In [1]:
import pandas as pd
import os
import shutil
from tqdm import tqdm

In [2]:
# ==============================================================================
# 1. CONFIGURATION
# ==============================================================================

# --- IMPORTANT: Point this to the folder containing your two review queues ---
# This is the output folder from your last completed video analysis run.
RUN_DIRECTORY = "/Users/natalyagrokh/AI/ml_expressions/img_expressions/data_flywheel/V8_20250722_130942"
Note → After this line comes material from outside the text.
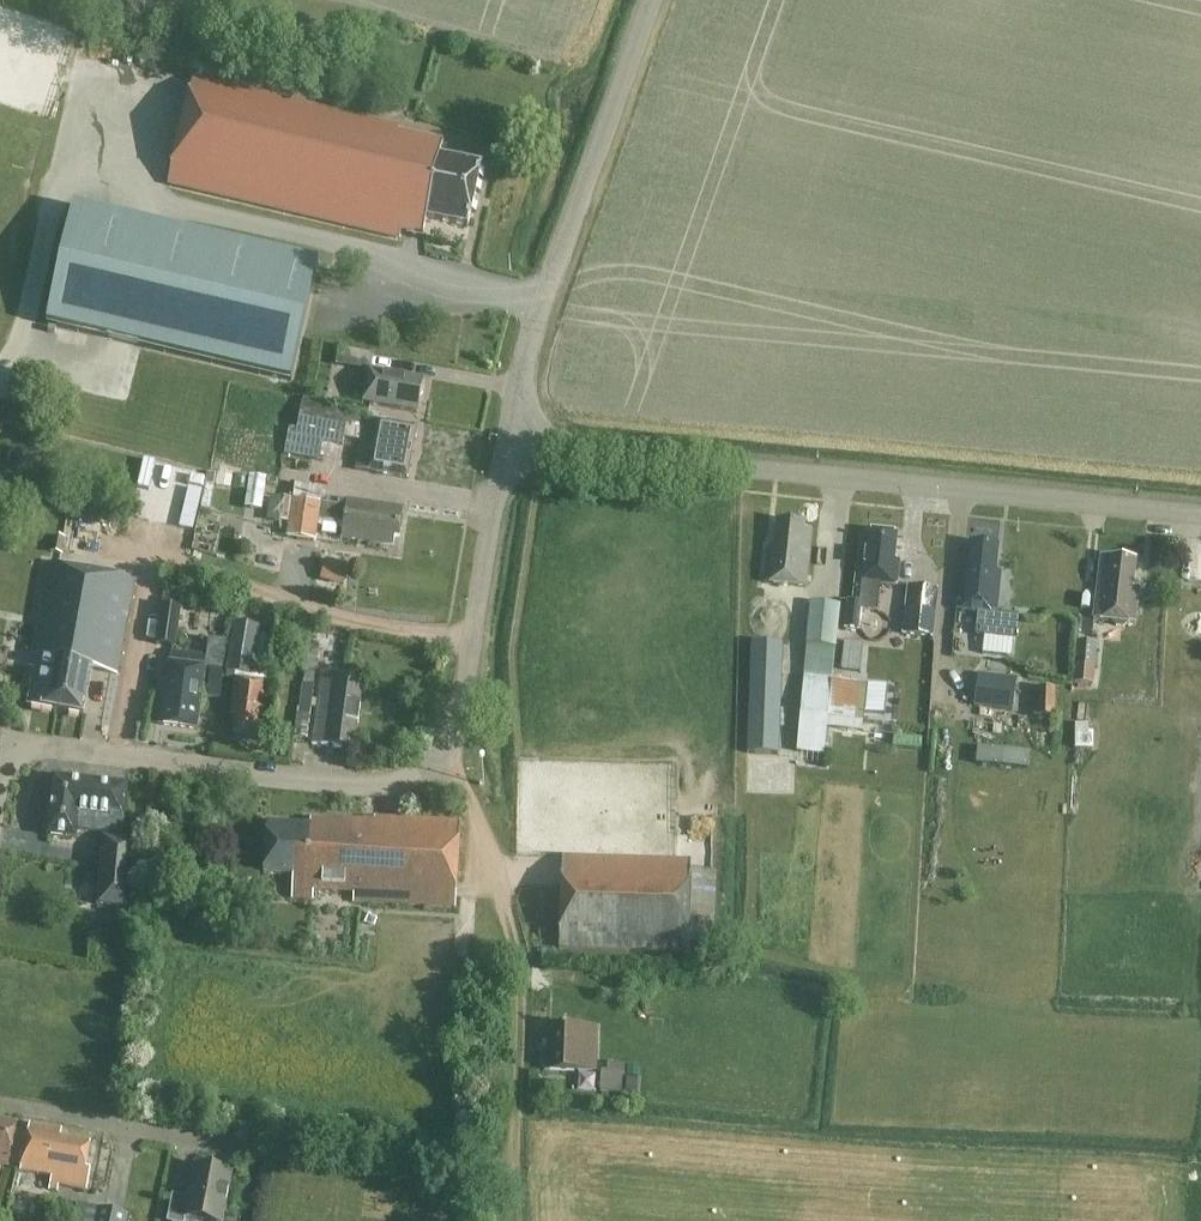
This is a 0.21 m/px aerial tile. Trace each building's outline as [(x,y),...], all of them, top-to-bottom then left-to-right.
[(400,127),(193,78),(169,184),(400,238),(402,230),(424,232),(427,218),(469,227),(482,168),(440,159),(444,142),(399,132),(400,127)] [(319,262),(76,206),(49,325),(292,381),(319,262)] [(418,413),(424,380),(372,371),(375,353),(340,347),(337,364),(364,369),(361,387),(366,388),(364,403),(418,413)] [(297,430),(291,428),(286,453),(320,460),(324,441),(343,444),(344,439),(362,443),(357,470),(408,479),(418,429),(365,420),(366,416),(310,405),(311,401),(304,400),(297,430)] [(216,486),(232,488),(234,474),(218,472),(216,486)] [(206,485),(214,486),(216,474),(208,473),(206,485)] [(287,536),(317,540),(319,520),(344,524),(342,538),(394,545),(396,536),(400,537),(404,515),(395,513),(396,507),(340,499),(339,506),(322,503),(324,488),(297,484),(295,499),(270,496),(267,520),(289,523),(287,536)] [(204,491),(189,488),(180,528),(194,531),(204,491)] [(805,524),(778,521),(776,548),(768,548),(765,583),(806,587),(812,530),(805,529),(805,524)] [(898,534),(870,531),(870,536),(862,535),(854,601),(849,601),(846,628),(861,630),(864,609),(878,610),(881,584),(898,586),(900,561),(895,561),(898,534)] [(977,635),(1017,639),(1020,616),(997,614),(1001,572),(996,571),(999,545),(971,542),(970,549),(963,549),(956,609),(979,611),(977,635)] [(1102,556),(1094,619),(1114,621),(1114,622),(1114,624),(1115,625),(1116,626),(1118,627),(1119,628),(1121,628),(1122,628),(1124,628),(1125,628),(1126,627),(1127,626),(1128,625),(1129,624),(1129,623),(1136,623),(1140,588),(1134,587),(1137,560),(1102,556)] [(348,566),(325,560),(320,580),(343,585),(348,566)] [(118,674),(135,578),(50,563),(31,668),(36,669),(91,679),(93,670),(118,674)] [(904,635),(935,638),(940,588),(909,585),(904,635)] [(163,605),(182,607),(183,601),(186,601),(188,590),(165,587),(163,605)] [(809,645),(837,649),(843,605),(811,601),(807,645),(809,645)] [(163,605),(162,605),(157,644),(177,647),(182,607),(163,605)] [(228,674),(254,678),(261,627),(236,623),(228,674)] [(842,671),(861,673),(865,644),(846,641),(842,671)] [(1076,683),(1096,684),(1099,642),(1078,641),(1076,683)] [(749,753),(780,754),(785,645),(753,644),(749,753)] [(831,680),(833,680),(837,649),(809,645),(806,677),(831,680)] [(299,711),(295,737),(309,739),(313,706),(313,701),(320,651),(310,650),(306,683),(304,682),(300,711),(299,711)] [(198,730),(208,656),(173,652),(171,663),(168,680),(160,679),(158,701),(166,702),(163,725),(198,730)] [(85,715),(91,679),(36,669),(29,705),(85,715)] [(210,670),(207,695),(220,697),(223,671),(210,670)] [(339,674),(323,672),(319,702),(318,707),(313,744),(355,750),(358,724),(359,724),(362,706),(360,706),(364,681),(339,678),(339,674)] [(975,706),(1014,712),(1018,679),(980,673),(975,706)] [(800,712),(828,715),(831,680),(806,677),(804,677),(800,712)] [(260,712),(265,712),(269,683),(237,678),(232,717),(236,717),(234,734),(256,737),(260,712)] [(833,683),(829,720),(864,723),(865,714),(869,686),(833,683)] [(884,716),(886,687),(869,686),(865,714),(884,716)] [(1038,717),(1056,717),(1057,689),(1039,688),(1038,717)] [(1089,695),(1078,694),(1076,747),(1094,748),(1094,732),(1089,732),(1090,709),(1088,709),(1089,695)] [(129,786),(55,778),(48,835),(77,838),(78,830),(104,833),(103,841),(97,904),(133,908),(139,843),(123,841),(129,786)] [(462,823),(376,817),(375,822),(337,820),(337,821),(312,819),(311,826),(268,824),(265,875),(294,876),(293,898),(314,899),(315,891),(355,893),(354,902),(456,908),(462,823)] [(715,953),(718,871),(692,870),(692,860),(563,856),(560,948),(689,952),(715,953)] [(598,1071),(599,1027),(554,1025),(554,1052),(545,1052),(545,1070),(598,1071)] [(628,1064),(609,1063),(609,1072),(603,1071),(602,1093),(626,1094),(628,1064)] [(640,1077),(640,1066),(629,1066),(628,1077),(640,1077)] [(0,1120),(0,1177),(2,1165),(9,1166),(17,1123),(0,1120)] [(21,1171),(45,1176),(53,1177),(52,1184),(54,1184),(53,1190),(59,1191),(60,1185),(88,1191),(92,1170),(87,1169),(92,1143),(62,1137),(63,1129),(31,1124),(21,1171)] [(233,1173),(196,1166),(190,1197),(173,1194),(168,1220),(186,1220),(186,1217),(207,1220),(224,1220),(233,1173)] [(130,1215),(78,1204),(75,1220),(129,1220),(130,1215)]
# --- Define the name for the new, consolidated training set ---
OUTPUT_DATASET_NAME = "CorrectionSet_V2"

In [3]:
# ==============================================================================
# 2. SCRIPT LOGIC
# ==============================================================================

# Reads two manually curated review logs, finds original face crops,
    # and sorts them into new binary dataset for training V2 Gatekeeper
def build_final_correction_set(run_dir, output_name):
    
    
    # --- Setup Paths ---
    micro_expr_folder = os.path.join(run_dir, "micro_expression_review_queue")
    stable_expr_folder = os.path.join(run_dir, "stable_emotion_review_queue")
    
    micro_expr_csv = os.path.join(micro_expr_folder, "simplified_review_log_me.csv")
    stable_expr_csv = os.path.join(stable_expr_folder, "simplified_review_log_se.csv")

    output_dir = os.path.join(os.path.dirname(run_dir), output_name)
    emotion_dir = os.path.join(output_dir, "emotion")
    action_dir = os.path.join(output_dir, "speech_Action")

    # --- Create the new dataset directories ---
    os.makedirs(emotion_dir, exist_ok=True)
    os.makedirs(action_dir, exist_ok=True)
    
    # --- Load and Combine Both Curated CSVs ---
    df_micro = pd.read_csv(micro_expr_csv)
    df_stable = pd.read_csv(stable_expr_csv)
    combined_df = pd.concat([df_micro, df_stable]).drop_duplicates(subset=['face_crop_path']).reset_index(drop=True)
    print(f"✅ Loaded and combined both review logs. Total unique images to process: {len(combined_df)}")

    # --- Process and Sort Images ---
    copied_count = 0
    for _, row in tqdm(combined_df.iterrows(), total=combined_df.shape[0], desc="Sorting Images"):
        # The source images are in two different folders, so we check both.
        source_filename = row['face_crop_path']
        source_path_micro = os.path.join(micro_expr_folder, source_filename)
        source_path_stable = os.path.join(stable_expr_folder, source_filename)
        
        source_path = source_path_micro if os.path.exists(source_path_micro) else source_path_stable

        if not os.path.exists(source_path):
            continue

        actual_label = str(row.get('actual_label', '')).lower()
        
        # --- The Sorting Logic ---
        # If actual_label is empty, the original prediction was correct -> Emotion
        if pd.isna(row.get('actual_label')) or row.get('actual_label') == '':
             shutil.copy(source_path, emotion_dir)
             copied_count += 1
        # If your notes indicate a non-emotional action, sort it into 'Speech_Action'
        elif any(keyword in actual_label for keyword in ['mid-speech', 'mid speech', 'laughter', 'mixed']):
            shutil.copy(source_path, action_dir)
            copied_count += 1
        # Otherwise, it's a genuine emotion that was mislabeled by the V29 model.
        else:
            shutil.copy(source_path, emotion_dir)
            copied_count += 1

    print(f"\n✅ Success! Created the '{output_name}' dataset with {copied_count} images.")
    print(f"   - Location: {output_dir}")
    print(f"   - Emotion examples: {len(os.listdir(emotion_dir))}")
    print(f"   - Speech_Action examples: {len(os.listdir(action_dir))}")

In [4]:
# ==============================================================================
# 3. MAIN EXECUTION BLOCK
# ==============================================================================
if __name__ == '__main__':
    build_final_correction_set(
        run_dir=RUN_DIRECTORY,
        output_name=OUTPUT_DATASET_NAME
    )

✅ Loaded and combined both review logs. Total unique images to process: 192


Sorting Images: 100%|███████████████████████| 192/192 [00:00<00:00, 1101.95it/s]


✅ Success! Created the 'CorrectionSet_V2' dataset with 192 images.
   - Location: /Users/natalyagrokh/AI/ml_expressions/img_expressions/data_flywheel/CorrectionSet_V2
   - Emotion examples: 47
   - Speech_Action examples: 145